But all this is not the same thing as denying God's existence. Sextus himself notes that one cannot, by lack of proof, assert that God does not exist, because this stance itself would need demonstration. But that demonstration would fall prey to the same sceptical attack. In short, the best that reason can do with regard to God's existence is to remain agnostic. (It seems to me that Kant makes basically this same move in the first Critique.)
Next, Sextus explores God's attributes: forethought (or foreknowledge), will and power, and how these relate to God's goodness or malignancy.

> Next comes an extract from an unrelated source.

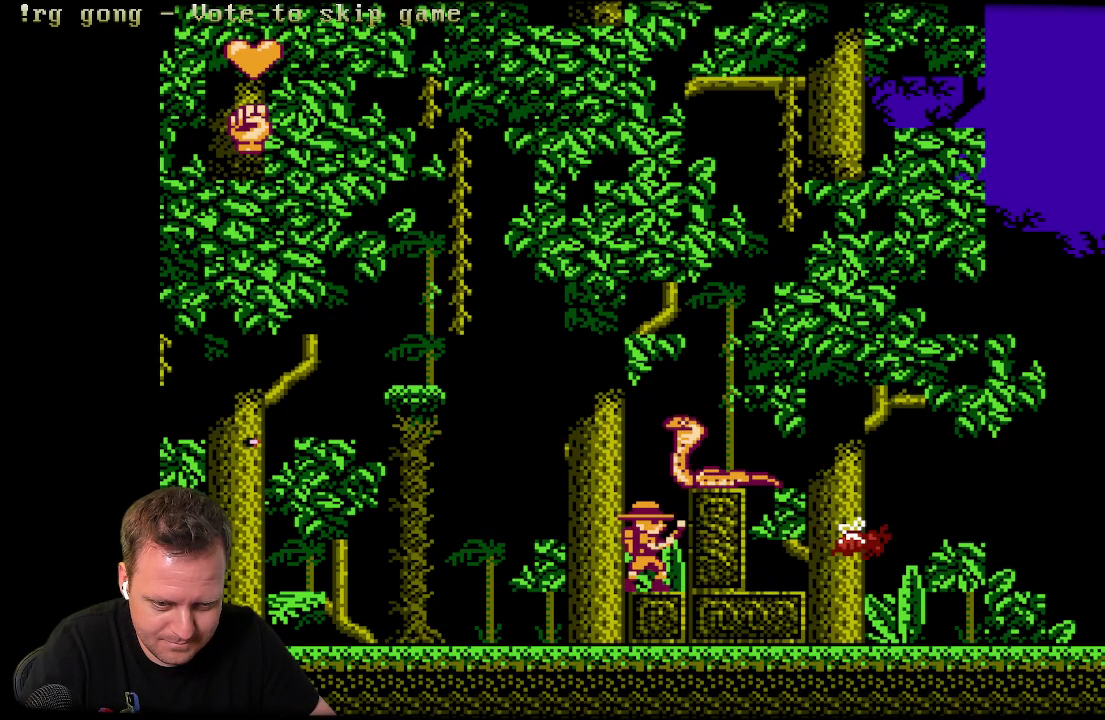
{"buttons": [], "left_stick": "center", "right_stick": "center", "events": [[83, "X", "down"], [133, "A", "up"], [167, "X", "up"], [267, "X", "down"], [350, "X", "up"]]}
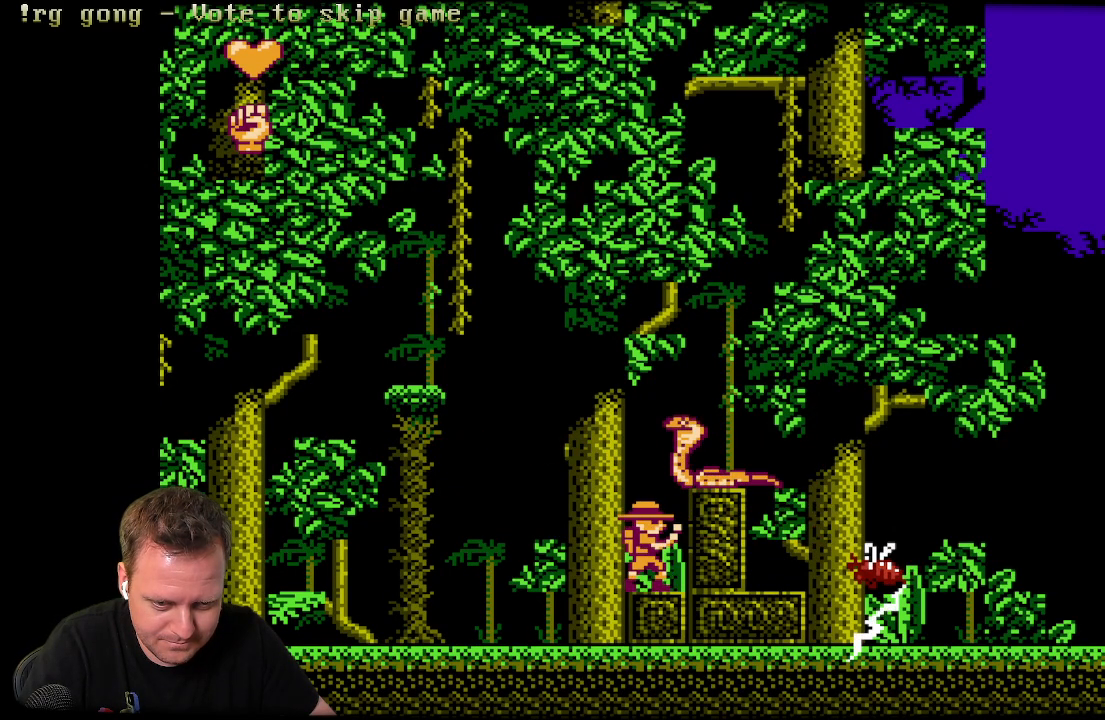
{"buttons": ["DPAD_LEFT"], "left_stick": "center", "right_stick": "center", "events": [[483, "DPAD_LEFT", "down"]]}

There is this also to be said. He who affirms that God exists either declares that he has, or that he has not, forethought for the things in the universe, and in the former case that such forethought is for all things or for some things. But if he had forethought for all, there would have been nothing bad and no badness in the world; yet all things, they say, are full of badness; hence it shall not be said that God forethinks all things. If, again, he forethinks some, why does he forethink these things and not those? For either he has both the will and the power to forethink all things, or else he has the will but not the power, or the power but not the will, or neither the will nor the power. But if he had had both the will and the power he would have had forethought for all things; but for the reasons stated above he does not forethink all; therefore he has not both the will and the power to forethink all. And if he has the will but not the power, he is less strong than the cause which renders him unable to forethink what he does not forethink: but it is contrary to our notion of God that he should be weaker than anything. And if, again, he has the power but not the will to have forethought for all, he will be held to be malignant; while if he has neither the will nor the power, he is both malignant and weak--an impious thing to say about God. Therefore God has no forethought for the universe.

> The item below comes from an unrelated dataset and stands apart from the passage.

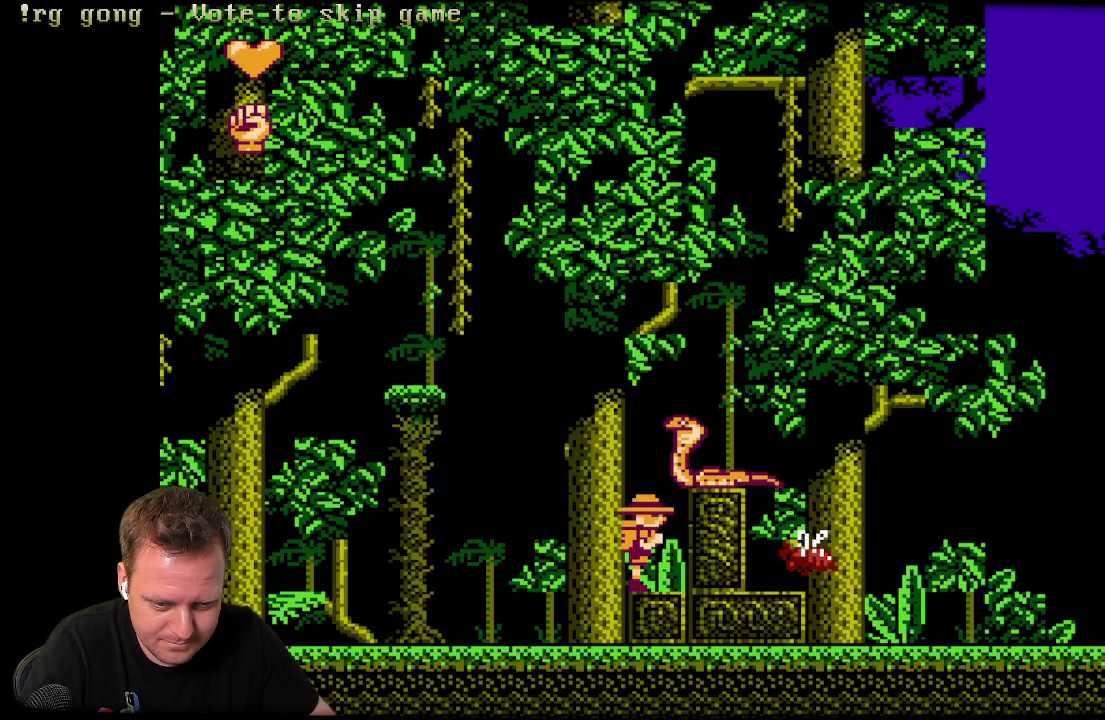
{"buttons": ["DPAD_LEFT"], "left_stick": "center", "right_stick": "center", "events": []}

This essentially is an early version of the theodicy problem. If God is all-good and all-powerful, why does evil exist? Sextus' move runs something like this: God forethinks things in the universe, or he does not. But if he does, then his forethought encompasses all things or only some things. But if he forethinks all things, since evil exists in the universe, this would make God responsible for evil. This seems impious to attribute to God. So it cannot be that God forethinks all things.
But if God only forethinks some things, why certain things and not others? If he does not forethink all things, then either he does not have the will to do so, or he does not have the power to do so, or yet again he has neither the will nor the power. If he had the will and the power to forethink some things, then he had the will and the power to forethink all things, but we have seen that he did not forethink all things, so he either doesn't have the will or the power. If he does not have the power to forethink all things, even if he has the will, then the things he does not forethink are more powerful than he, but this is a contradiction to our understanding of God that he be all-powerful. If he does not have the will to forethink all things, but has the power to do so, then he is evil, for it is a contradiction to our understanding of an all-good God that he would willfully tolerate the existence of evil. But if he has neither the will nor the power, then God is both evil and weak--and this is an impious thing to think about God. Thus God is not foreknowing.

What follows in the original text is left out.